We are looking for a hands-on SRE Team Lead to own the reliability, scalability, and operational maturity of this platform.
As a Senior Site Reliability Engineer Lead , you will be responsible for:
Leading and mentoring an experienced SRE team while defining and driving the reliability strategy of a production-grade cybersecurity SaaS platform.
Designing and evolving multi-cluster Kubernetes environments across cloud providers while owning availability, performance, and incident management processes.
Establishing and enforcing SLOs/SLAs, error budgets, and production standards.
Driving infrastructure as code and automation standards (Terraform, CI/CD) while improving observability, monitoring, and operational visibility across the system.
Performing and lead root cause analysis for complex production incidents
Partnering with R&D, Security, and Product to align reliability with rapid delivery
Shaping architectural decisions at the platform level.
Requirements: Have 2+ years leading or managing infrastructure/SRE teams.

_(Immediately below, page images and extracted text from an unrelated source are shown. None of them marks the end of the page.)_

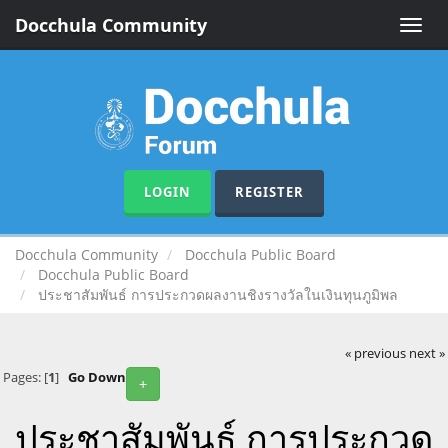
Docchula Community
Toggle
naviga
LOGIN
REGISTER
Docchula Community
Docchula Public Board
Docchula Public Board
ประชาสัมพันธ์ การประกวดผลงานชิงรางวัลในเงินทุนภูมิพล
« previous
next »
Pages: [
1
]
Go Down
+
ประชาสัมพันธ์ การประกวด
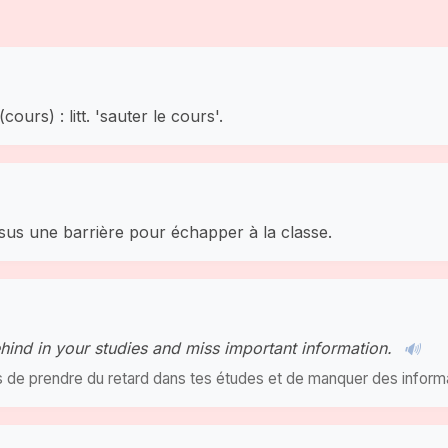
cours) : litt. 'sauter le cours'.
ssus une barrière pour échapper à la classe.
ehind in your studies and miss important information.
🔊
es de prendre du retard dans tes études et de manquer des inform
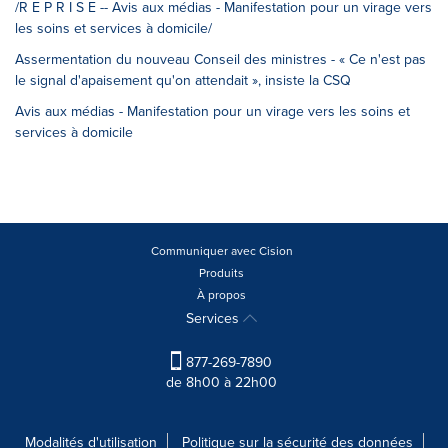
/R E P R I S E -- Avis aux médias - Manifestation pour un virage vers
les soins et services à domicile/
Assermentation du nouveau Conseil des ministres - « Ce n'est pas
le signal d'apaisement qu'on attendait », insiste la CSQ
Avis aux médias - Manifestation pour un virage vers les soins et
services à domicile
Communiquer avec Cision
Produits
À propos
Services
877-269-7890
de 8h00 à 22h00
Modalités d'utilisation
Politique sur la sécurité des données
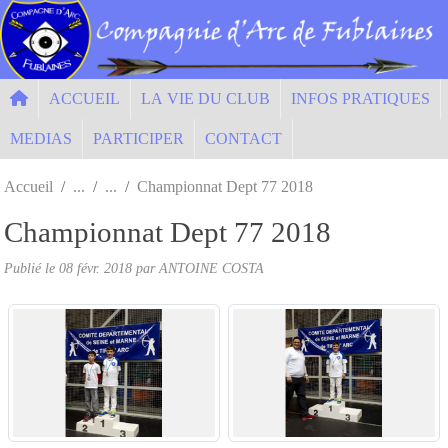
Panneau de gestion des cookies
ACCUEIL
LA VIE DU CLUB
INFOS PRATIQUES
MEDIAS
PARTICIPER
CONTACT
Accueil
Championnat Dept 77 2018
Championnat Dept 77 2018
Publié le
08 févr. 2018
par ANTOINE COSTA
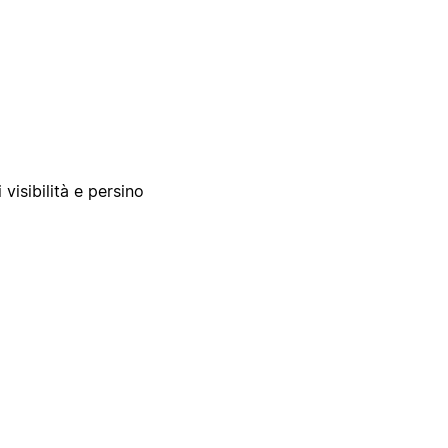
 visibilità e persino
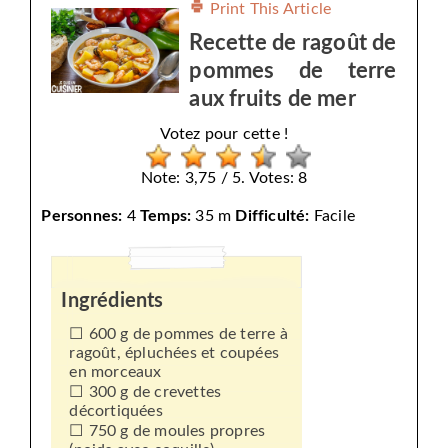
Print This Article
Recette de ragoût de
pommes de terre
aux fruits de mer
Votez pour cette !
Note: 3,75 / 5. Votes: 8
Personnes:
4
Temps:
35 m
Difficulté:
Facile
Ingrédients
600 g de pommes de terre à
ragoût, épluchées et coupées
en morceaux
300 g de crevettes
décortiquées
750 g de moules propres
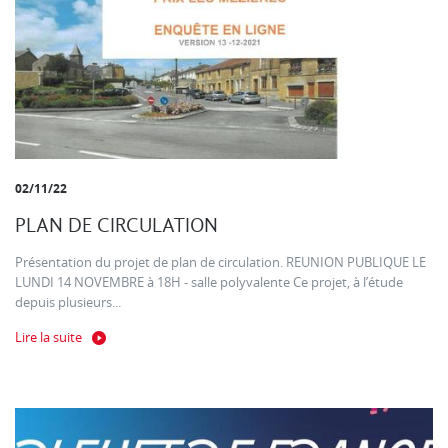
02/11/22
PLAN DE CIRCULATION
Présentation du projet de plan de circulation. REUNION PUBLIQUE LE
LUNDI 14 NOVEMBRE à 18H - salle polyvalente Ce projet, à l’étude
depuis plusieurs...
Lire la suite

Have solid hands-on Kubernetes production experience
Have experience operating cloud environments (GCP, AWS, Azure, or similar) with a good understanding of reliability engineering principles (SLOs, SLAs, error budgets).
Have experience with infrastructure as code and automation (Terraform, Ansible).
Have Software engineering experience with exceptional Linux and networking troubleshooting skills.
Have proven experience handling production incidents and conducting root cause analysis.Ability to drive technical standards across teams.
Demonstrate clear and structured communication skills.
This position is open to all candidates.